Wobei ich mir da auch nichts vormache: Auf Facebook lebt man in einer Blase, die man sich selbst zusammenstellt. Ich folge nicht nur vielen christlichen Seiten, sondern zum Beispiel auch nachrichtlichen Angeboten. Da herrscht manchmal ein Umgangston, dass ich mir denke: ‚Meine Güte, wo sind wir denn gelandet?‘.
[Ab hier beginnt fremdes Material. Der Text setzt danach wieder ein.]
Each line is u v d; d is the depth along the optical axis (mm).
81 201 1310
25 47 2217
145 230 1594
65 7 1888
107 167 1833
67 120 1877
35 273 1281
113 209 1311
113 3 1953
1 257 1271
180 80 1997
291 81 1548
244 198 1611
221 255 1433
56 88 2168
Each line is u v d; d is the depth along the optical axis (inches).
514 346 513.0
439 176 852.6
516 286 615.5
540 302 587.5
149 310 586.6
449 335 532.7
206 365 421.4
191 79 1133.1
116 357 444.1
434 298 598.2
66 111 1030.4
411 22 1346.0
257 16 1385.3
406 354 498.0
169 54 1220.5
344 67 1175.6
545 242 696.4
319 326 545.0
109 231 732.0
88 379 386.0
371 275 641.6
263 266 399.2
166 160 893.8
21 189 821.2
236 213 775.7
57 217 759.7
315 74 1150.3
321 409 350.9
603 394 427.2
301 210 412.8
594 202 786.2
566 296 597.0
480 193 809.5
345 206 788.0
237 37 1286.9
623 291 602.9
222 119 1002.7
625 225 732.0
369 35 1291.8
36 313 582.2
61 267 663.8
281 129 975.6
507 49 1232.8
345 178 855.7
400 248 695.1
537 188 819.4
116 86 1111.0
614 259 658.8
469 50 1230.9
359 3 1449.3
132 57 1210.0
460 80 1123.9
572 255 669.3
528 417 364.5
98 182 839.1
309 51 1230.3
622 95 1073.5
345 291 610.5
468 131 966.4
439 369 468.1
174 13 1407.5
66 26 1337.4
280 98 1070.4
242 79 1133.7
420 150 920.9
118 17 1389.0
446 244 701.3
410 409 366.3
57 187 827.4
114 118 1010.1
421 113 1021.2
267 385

Das ist manchmal sehr anstrengend. Aber diese Meinungen sind ja Realität, deshalb bringt es auch nichts, sich davor zu verschließen. Wenn sich jeder nur noch abkapselt und dort ist, wo ohnehin alle einer Meinung sind, ist das auch nicht zielführend. Da muss man vielleicht auch mal mutig sein und etwas dagegen setzen. Ein Problem ist natürlich, dass es manchmal Bots sind (Computerprogramme), die einem antworten. Das darf man nicht außer Acht lassen.
Für mich steht fest: Eine persönliche Begegnung kann nicht durch Social Media ersetzt werden.

Interview: Julia Hoffmann

 

Die nächsten Nightfever-Abende:

  • 11. August ab 18.30 Uhr in der Heilig-Geist-Kirche Fulda
  • 7. September ab 19.30 Uhr in der Augustinerkirche Mainz
  • 15. September ab 18 Uhr im Kaiserdom St. Bartholomäus Frankfurt

 

Hintergrund: Digitale soziale Netzwerke

  • Facebook hat 2,2 Milliarden aktive Nutzer. Aktiv bedeutet, dass sie das Netzwerk mindestens einmal im Monat nutzen.
  • Instagram hat eine Milliarde aktive Nutzer. Dort werden vor allem Bilder hochgeladen.
  • WhatsApp ist ein beliebter Messenger-Dienst. Nutzer schreiben sich hier Kurznachrichten.
  • „Posten“ bedeutet, einen Kommentar zu schreiben oder ein Bild zu veröffentlichen.
  • „Liken“ bedeutet, den „Gefällt mir“-Knopf zu drücken und damit zu zeigen, was einem gefällt. Auch Wut oder Trauer können gezeigt werden.